Rio Ferdinand: It's important to raise money for charity during economic crisis
Rio Ferdinand has spoken about the importance of raising money for charity as he turned his hand to trading in honour of those killed in the September 11 attacks.
The former England footballer, 43, was among stars including actress Sadie Frost and TV presenters Davina McCall and Laura Whitmore who picked up the phone at a charity event.
Celebrities returned to the annual event at brokerage firm BGC Partners on Thursday to raise millions of pounds in memory of the 658 BGC employees and 61 Eurobrokers employees who died during the 9/11 attacks in 2001.
Ferdinand told the PA news agency: “I have been here a few times, always good, always lively, loads and loads of football fans here as well so it is always welcoming.”
Talking about an earlier trade with a football fan, he said: “He said he met me in a nightclub, it’s a bit early to have them conversations, money is getting raised so it’s fantastic.
“Every time you come here everyone’s excitable, they understand what it’s about, big moment in the calendar, loads of charities are going to benefit from it.
“You can’t be nothing but happy and bubbly when you come in here today.”
Ferdinand, who was supporting charity Wellbeing Of Women, commented on the importance of raising money, particularly during the cost-of-living crisis.
He said: “The economic crisis at the moment, people are struggling, even just to get food on the table, heating, we’re coming into the winter months as well.
“So anything you can do for charity is going to help people being very much squeezed at the moment. I think it’s definitely worthwhile.”
His comments come a day after the Bank of England launched an emergency UK government bond-buying programme to prevent borrowing costs from spiralling out of control and stave off a “material risk to UK financial stability”.
The footballer, who is married to former The Only Way Is Essex star Kate Ferdinand, said of his chosen charity: “I’ve obviously got a lot of women who are dear to me and my family so being part of a charity, that is definitely important.”
Since its launch in 2004, BGC and its celebrity ambassadors have raised around 192 million dollars (£176 million) for global charitable causes.
Frost was another celebrity who returned to the trading room floor, supporting late actress Helen McCrory and Damian Lewis’s charity HVH Arts, which offers young people a “gateway to the arts”.
She told PA: “I am from the Camden area, I grew up where this charity is based, it’s HVH Arts set up by Helen McCrory and Damian Lewis, I am one of the patrons, I have been involved for quite a long time.

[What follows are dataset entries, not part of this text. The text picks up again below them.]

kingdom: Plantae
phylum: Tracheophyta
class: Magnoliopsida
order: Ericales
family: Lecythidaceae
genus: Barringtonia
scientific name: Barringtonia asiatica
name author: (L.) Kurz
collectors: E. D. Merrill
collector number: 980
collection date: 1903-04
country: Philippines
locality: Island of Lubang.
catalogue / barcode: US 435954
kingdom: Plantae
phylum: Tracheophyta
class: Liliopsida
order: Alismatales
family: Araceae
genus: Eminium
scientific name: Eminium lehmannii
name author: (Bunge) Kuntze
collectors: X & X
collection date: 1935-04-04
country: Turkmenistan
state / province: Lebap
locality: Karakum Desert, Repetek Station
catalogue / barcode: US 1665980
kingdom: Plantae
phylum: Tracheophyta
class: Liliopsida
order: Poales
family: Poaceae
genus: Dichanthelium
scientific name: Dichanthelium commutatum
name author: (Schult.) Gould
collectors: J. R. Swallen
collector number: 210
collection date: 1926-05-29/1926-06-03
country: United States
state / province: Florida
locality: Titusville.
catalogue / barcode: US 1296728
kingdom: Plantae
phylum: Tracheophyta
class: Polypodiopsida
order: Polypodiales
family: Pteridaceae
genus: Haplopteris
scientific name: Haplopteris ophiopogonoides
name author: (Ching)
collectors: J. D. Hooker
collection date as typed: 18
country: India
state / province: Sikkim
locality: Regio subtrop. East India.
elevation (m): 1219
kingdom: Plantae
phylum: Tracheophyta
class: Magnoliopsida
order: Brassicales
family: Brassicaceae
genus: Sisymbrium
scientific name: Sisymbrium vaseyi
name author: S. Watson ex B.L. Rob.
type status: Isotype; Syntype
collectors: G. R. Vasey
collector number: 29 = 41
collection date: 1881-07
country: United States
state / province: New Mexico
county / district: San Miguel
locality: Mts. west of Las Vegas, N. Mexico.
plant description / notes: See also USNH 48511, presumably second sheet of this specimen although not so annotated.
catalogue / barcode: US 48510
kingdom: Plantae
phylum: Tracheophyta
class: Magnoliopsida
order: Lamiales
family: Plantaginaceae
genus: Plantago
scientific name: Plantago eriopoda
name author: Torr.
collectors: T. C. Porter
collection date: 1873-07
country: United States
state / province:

“When I was young I got the opportunity to go to dance school… I just feel that everybody should have the opportunity to do what they want and I think this charity really supports young people who want to get involved in music, photography, film, fashion.
“It is a really consistent charity and that is what I like about it. I have worked with a lot of different charities but this one I feel is very hands on, consistent and really changes lives.”
Speaking about the importance of raising money during the cost-of-living crisis, the 57-year-old said it is a “really important time, more than ever”.
Frost said: “The sad thing is when people come under pressure, I’m noticing in my field people are cutting back and charities are the first thing often people don’t support.
“Something like today… it has been going on for so long people really do like the way this is operated, it does raise money, it works.
“I think people have to think outside the box to raise money, I think people get fatigued and tired but people and charities need support and we all have to do our bit.”
The actress and film producer said about trading that she gets “a bit nervous” but it is always “energetic”.
She added: “I’ve done a couple of trades, there is so many characters, I always gravitate towards the guys who are a lot of fun, you have a lot of fun and you do some deals and we did a few and I’m very happy, my work is done.”
All profits from trades are donated to good causes including the Cantor Fitzgerald Relief Fund and dozens of other charities around the world.
Good Morning Britain presenter Ben Shephard and England cricketer Georgia Elwiss also took part in the charity event held at London’s Canary Wharf.